Tim Furniss/LONDON

SPACE SYSTEMS/Loral is negotiating a $370 million deal with Japan's Rocket Systems for five flights between 2000 and 2005 on the new, uprated, H2A satellite launcher. The Japanese company already has a $910 million deal under negotiation with Hughes Space and Communications for ten launches, starting in 2001.

The boost for the uprated version of Japan's H2, which will have its first flight in 2000, comes as satellite manufacturers and operators scramble to ensure that they have a continuous capacity in the event of delays to any launcher.

In a $1 billion deal, Hughes and Loral have also booked launches on other untried vehicles. Hughes, which claims to be the world's leading communications-satellite supplier, has reserved 11 launches on the new McDonnell Douglas Delta 3 and ten lift-offs on the Boeing-led Sea Launch.

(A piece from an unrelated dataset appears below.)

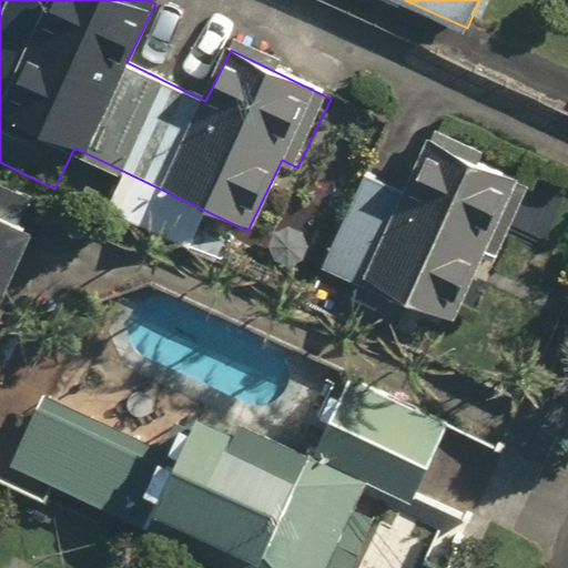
[(366,170),(324,261),(454,324),(484,257),(497,264),(537,180),(429,130),(403,188),(366,170)]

The Galaxy 11 satellite, Hughes' first HS-702 model, will be on the maiden Sea Launch in June 1998 (Flight International, 21-27 August), and the Galaxy 10 HS-601 will be on the first Delta 3 in the same year. Loral has also booked five Sea Launch flights between 1998 and 2001, in a deal worth about $500 million.

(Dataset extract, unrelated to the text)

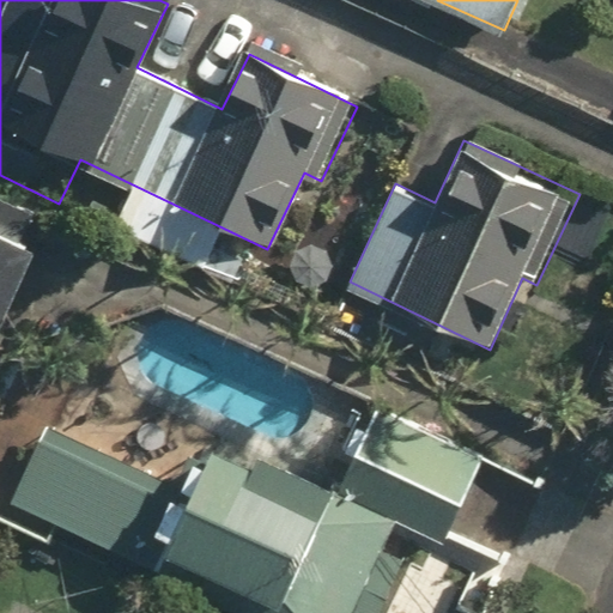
[(0,325),(59,204),(0,175),(0,325)]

The original $2.3 billion H2 (which was Japan's first large, indigenously built, satellite launcher) had its first flight in 1994 and has since had three successful flights, but the cost is a prohibitive $172 million per flight.

Japan plans to reduce production costs by 50% and to have the new rocket ready within four years. The first version of the streamlined H2A will replicate the 2,000kg payload-to-geostationary-transfer-orbit capability of the original H2, but will be equipped with a new LE-7 first-stage engine. It will also be fitted with shorter and lighter Nissan solid-rocket boosters, as well as a new Mitsubishi LE-5B second-stage engine.